2. Revogação da Lei de Abastecimento, para que o Estado nunca mais ataque os direitos de propriedade dos particulares.

3. Revogação da Lei das Gôndolas, para que o Estado deixe de interferir nas decisões dos comerciantes argentinos.

4. Revogação da Lei Nacional de Compras, que beneficia apenas alguns atores poderosos.

5. Revogação do Observatório de Preços do Ministério da Economia, para evitar a perseguição às empresas.

6. Revogação da Lei de Promoção Industrial.

7. Revogação da Lei de Promoção Comercial.

8. Revogação da regulamentação que impede a privatização de empresas públicas.

9. Revogação do regime das Empresas Estatais.

10. Transformação de todas as empresas do Estado em sociedades anônimas para posterior privatização.

11. Modernização do regime laboral para facilitar o processo de geração de emprego genuíno.

12. Reforma do Código Aduaneiro para facilitar o comércio internacional.

13. Revogação da Lei de Terras para promover investimentos.

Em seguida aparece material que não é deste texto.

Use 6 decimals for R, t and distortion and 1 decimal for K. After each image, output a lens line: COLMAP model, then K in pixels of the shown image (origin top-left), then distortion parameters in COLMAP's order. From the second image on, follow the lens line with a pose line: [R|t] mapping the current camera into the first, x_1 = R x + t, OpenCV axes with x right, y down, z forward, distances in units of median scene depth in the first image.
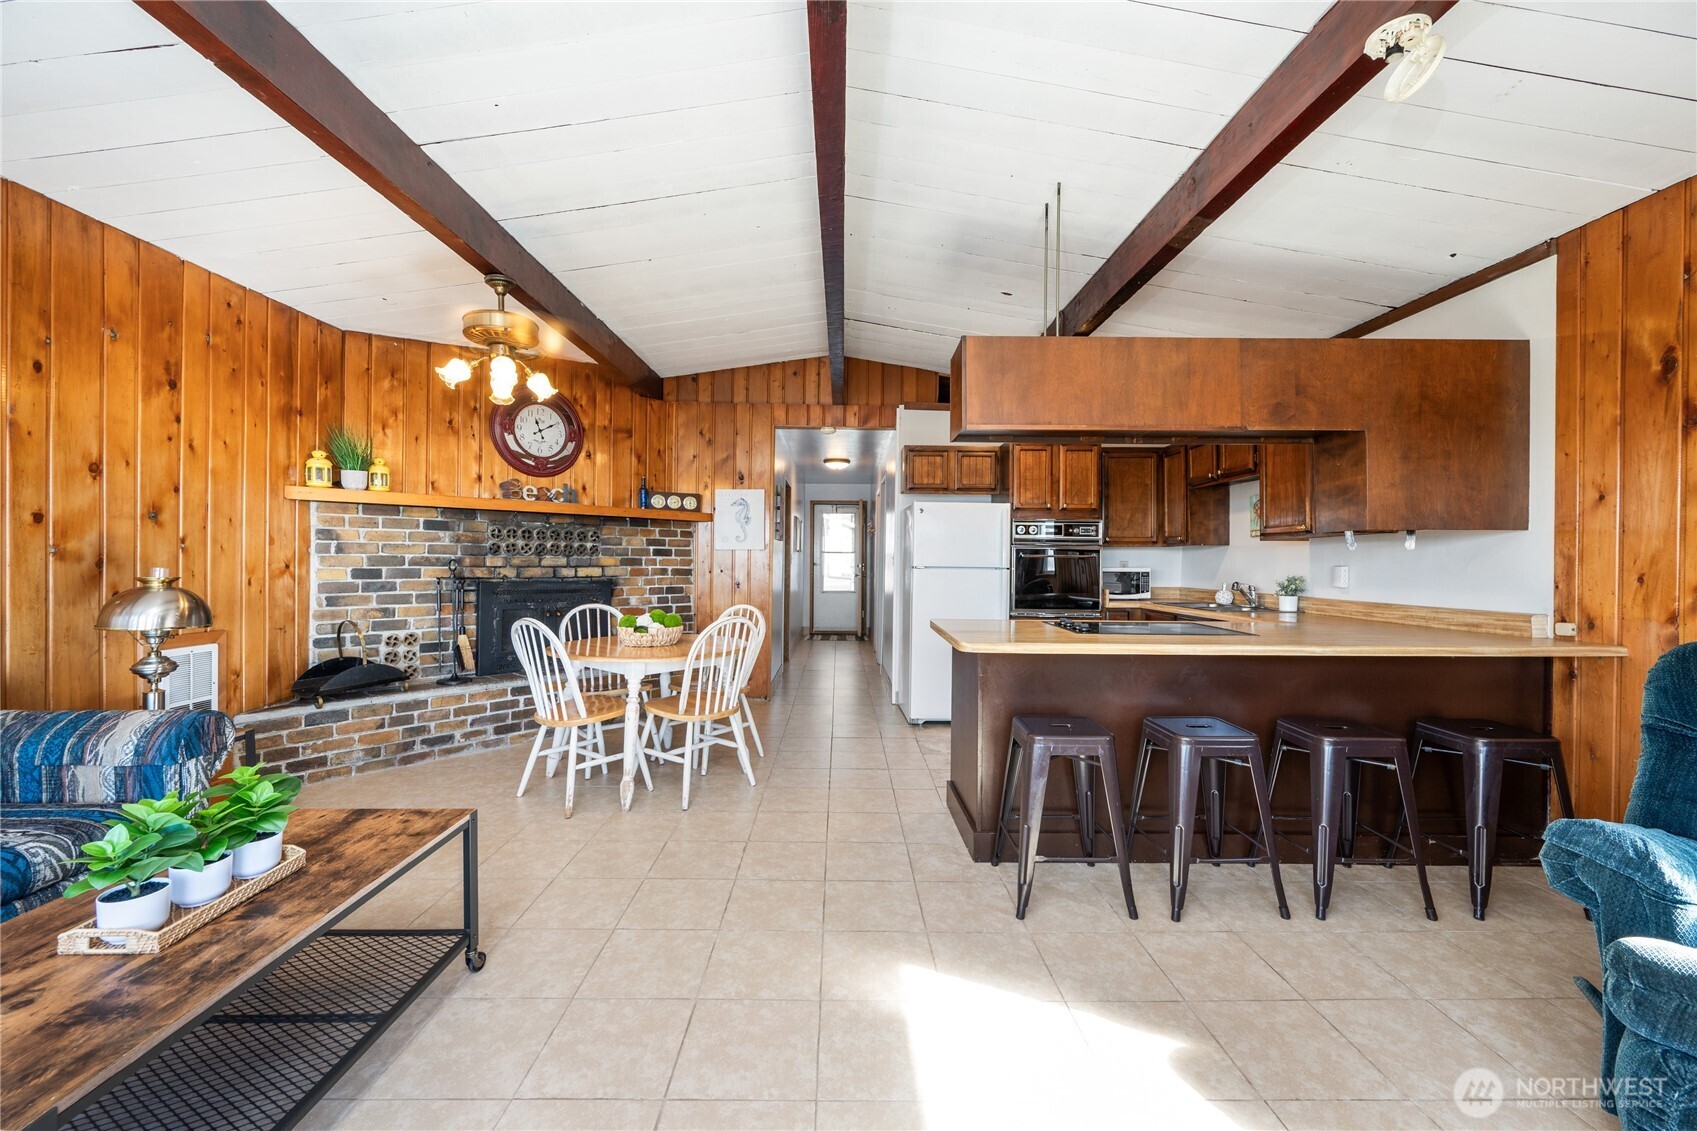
lens RADIAL K [[664.3, 0, 847.2], [0, 664.3, 561.3], [0, 0, 1]] dist [-0.000610, 0.000476]
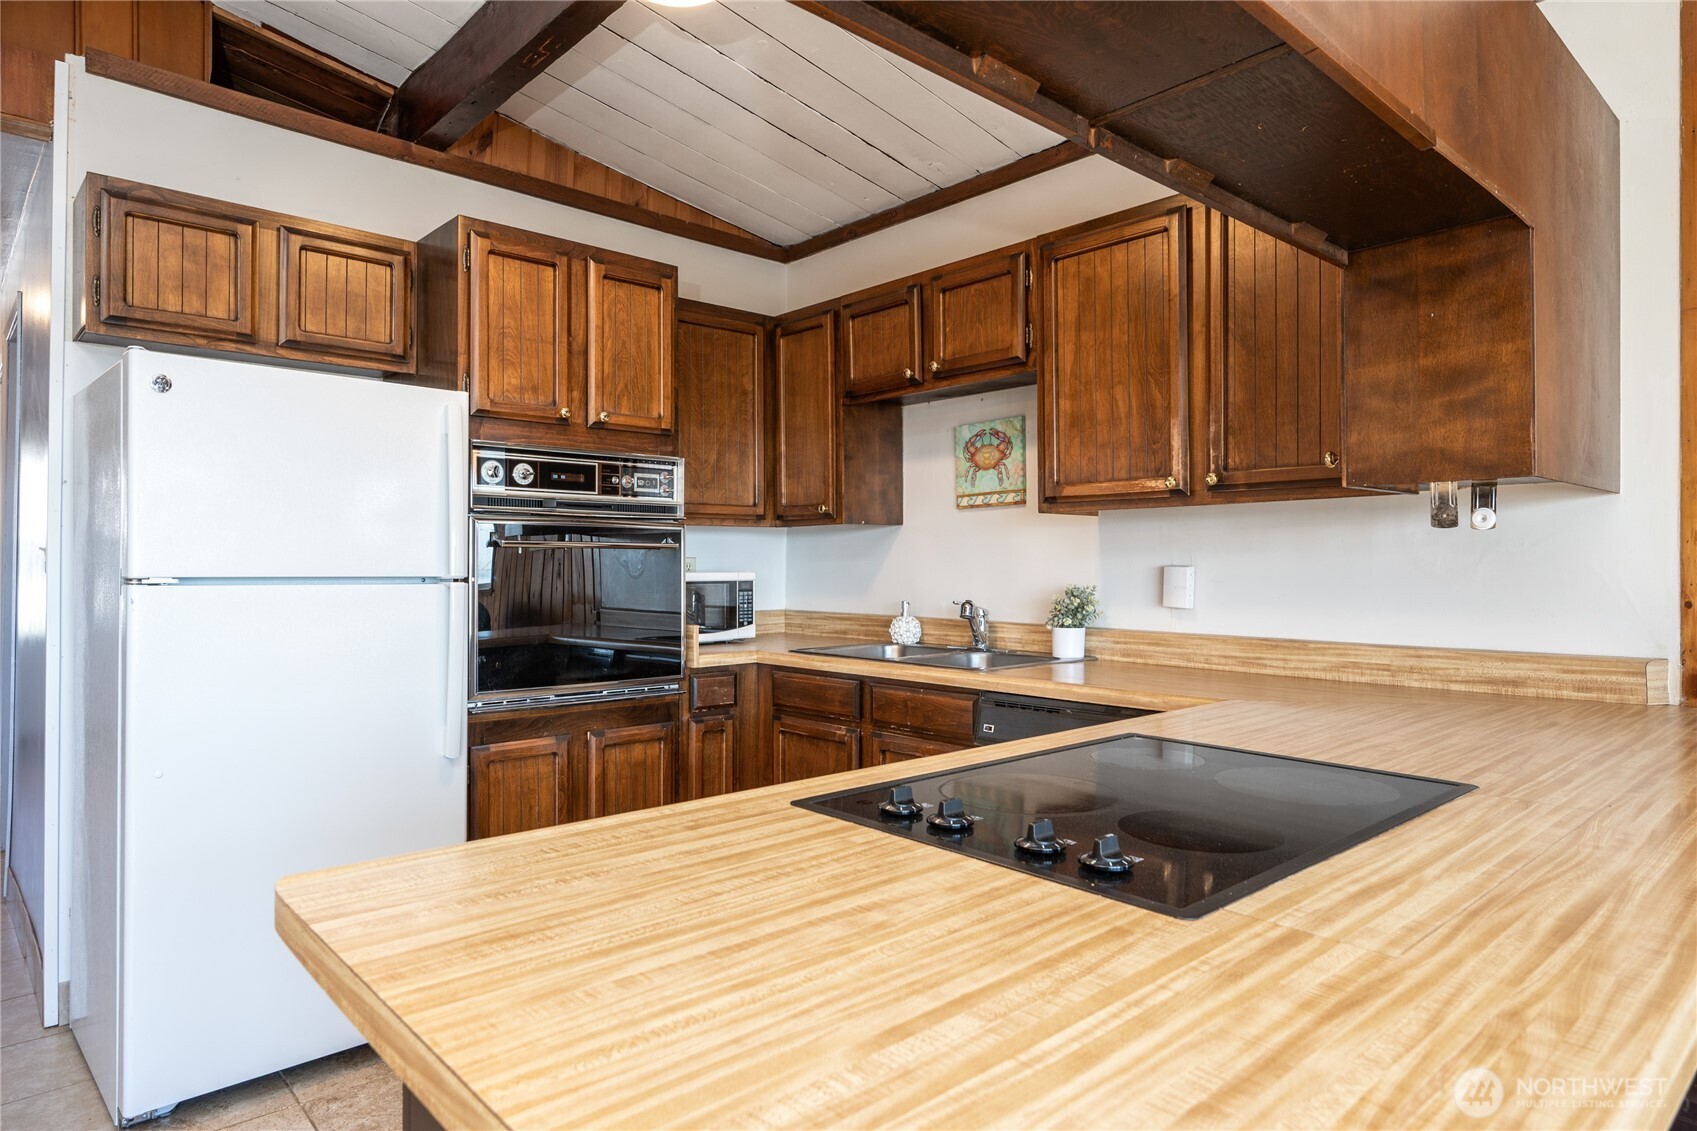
lens RADIAL K [[999.6, 0, 850.5], [0, 999.6, 562.1], [0, 0, 1]] dist [-0.003519, 0.001021]
pose [[0.741765, -0.005894, 0.670634, 0.043122], [0.003648, 0.999982, 0.004753, -0.000023], [-0.670650, -0.001079, 0.741774, 0.486197]]
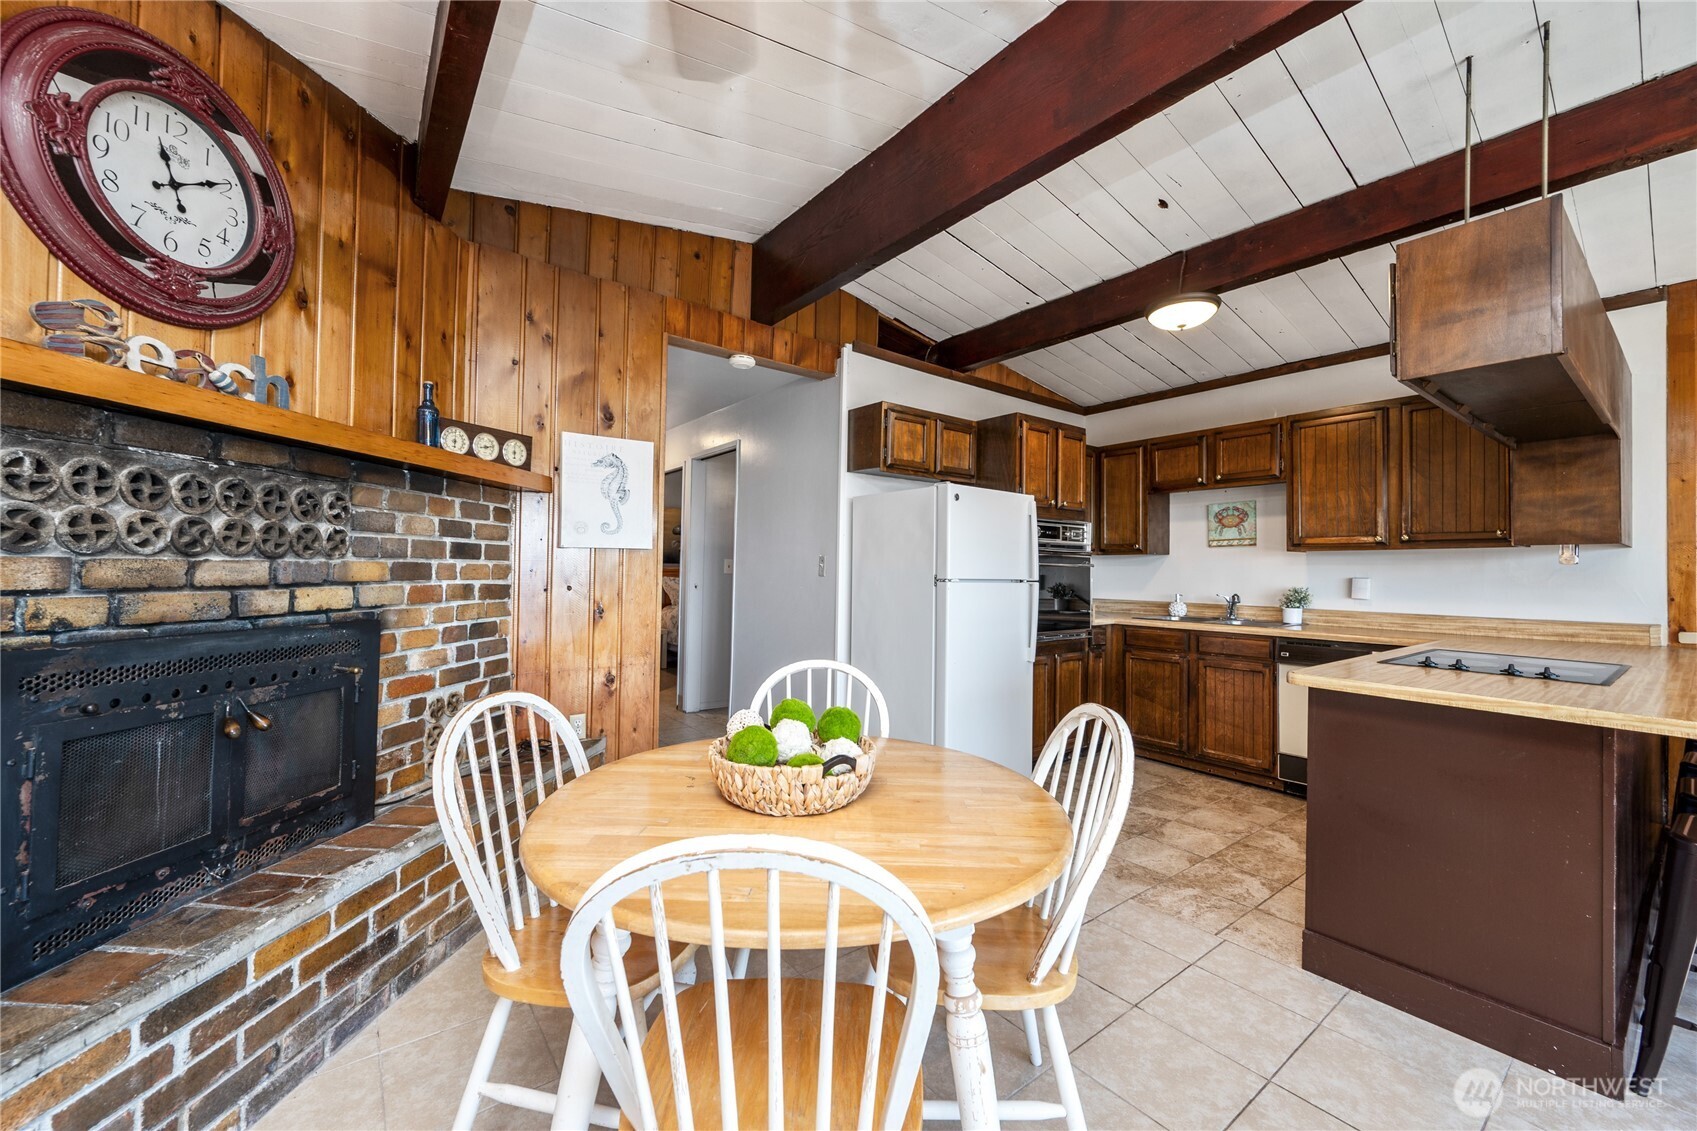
lens RADIAL K [[664.3, 0, 846.4], [0, 664.3, 561.4], [0, 0, 1]] dist [-0.000610, 0.000476]
pose [[0.799056, 0.009421, 0.601183, -0.394133], [-0.006137, 0.999953, -0.007513, -0.004597], [-0.601226, 0.002314, 0.799076, 0.530802]]
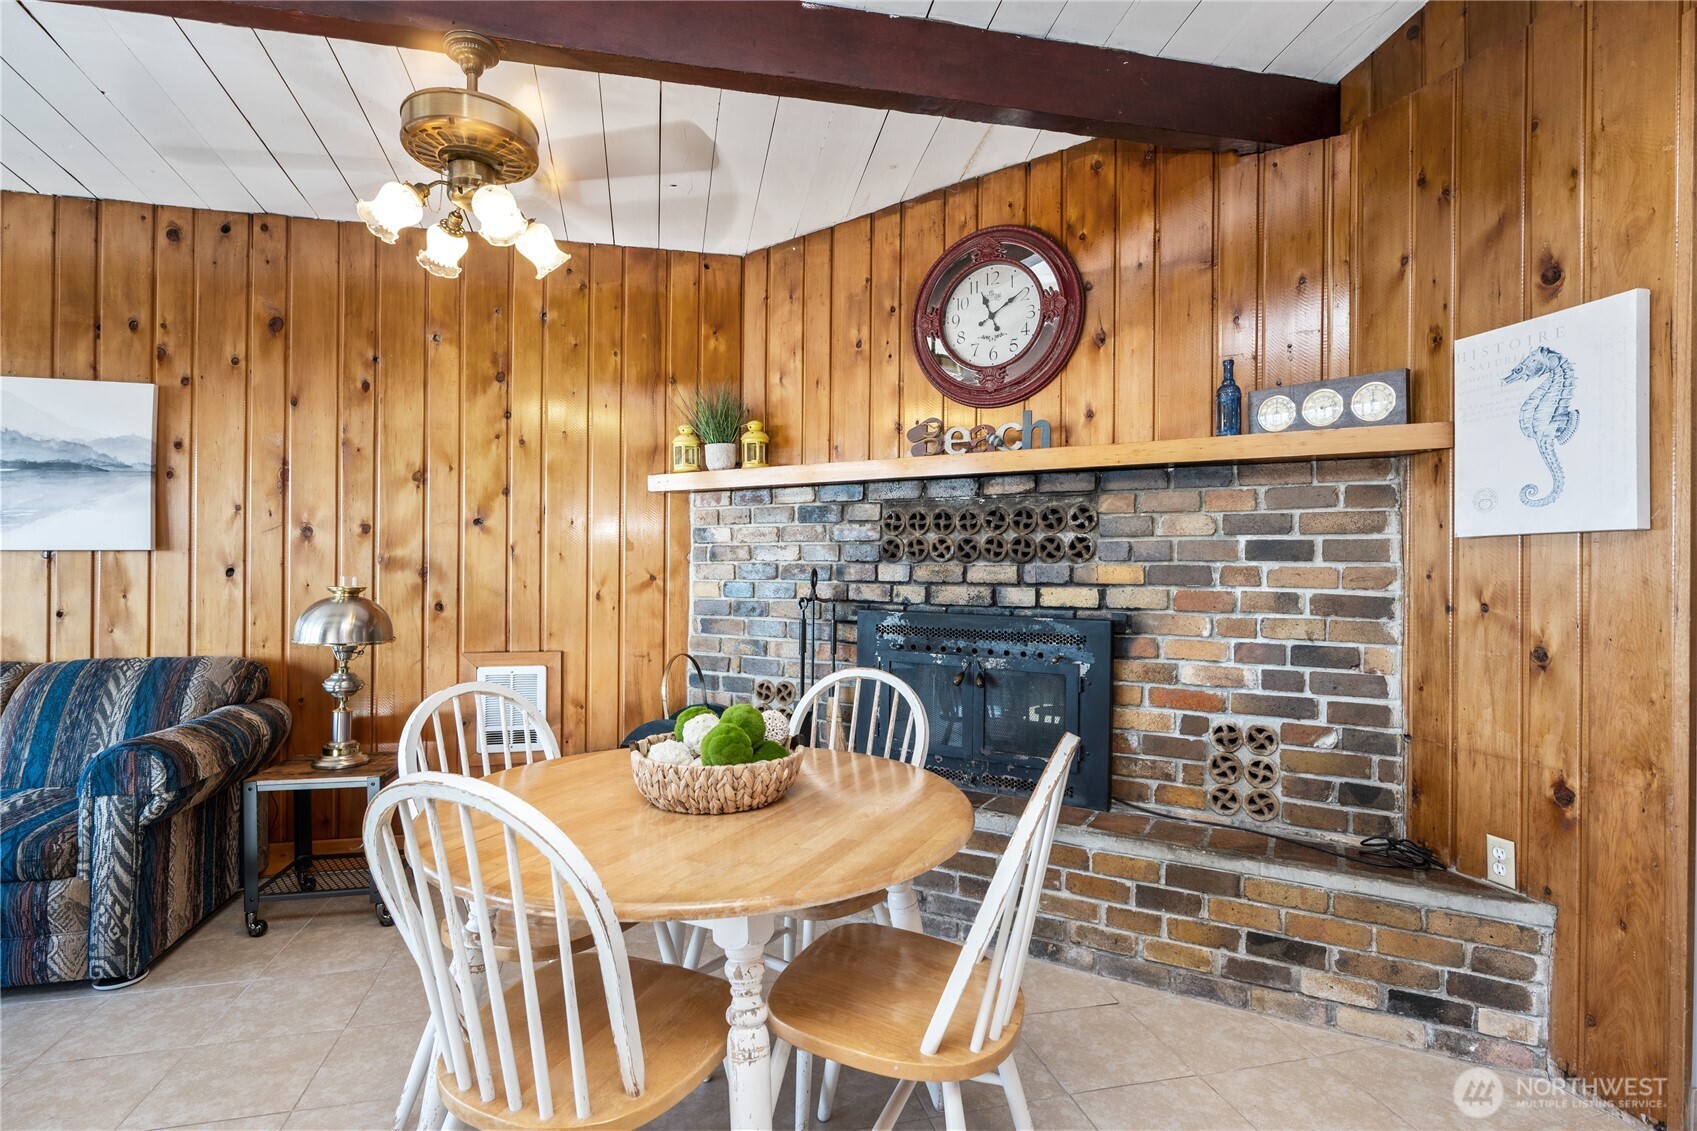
lens RADIAL K [[829.6, 0, 851.2], [0, 829.6, 569.5], [0, 0, 1]] dist [-0.005870, -0.000498]
pose [[0.233496, -0.004368, -0.972348, 0.127737], [-0.005777, 0.999966, -0.005879, 0.001431], [0.972341, 0.006990, 0.233463, 0.756738]]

14. Modificação da Lei de Combate ao Fogo.

15. Revogação das obrigações que as usinas têm em relação à produção de açúcar.

16. Liberação do regime jurídico aplicável ao sector vitivinícola.

17. Revogação do sistema nacional de comércio mineiro e do Banco de Informação Mineira.

18. Autorização para transferência do pacote total ou parcial de ações da Aerolíneas Argentinas.

19. Implementação da política de céu aberto.

20. Alteração do Código Civil e Comercial para reforçar o princípio da liberdade contratual entre as partes.

21. Modificação do Código Civil e Comercial para garantir que as obrigações contraídas em moeda estrangeira sejam pagas na moeda acordada.

22. Alteração do quadro regulamentar da medicina pré-paga e das obras sociais.

23. Eliminação das restrições de preços na indústria pré-paga.

24. Incorporação das empresas de medicamentos pré-pagos no regime de assistência social.

25. Estabelecimento de prescrição eletrônica para agilizar o atendimento e minimizar custos.

26. Alterações ao regime das empresas farmacêuticas para promover a concorrência e reduzir custos.

27. Alteração da Lei das Sociedades Comerciais para que os clubes de futebol possam tornar-se sociedades anônimas se assim o desejarem.

28. Desregulamentação dos serviços de internet via satélite.

29. Desregulamentação do setor do turismo, eliminando o monopólio das agências de turismo.

30. Incorporação de ferramentas digitais para procedimentos de registro automotivo.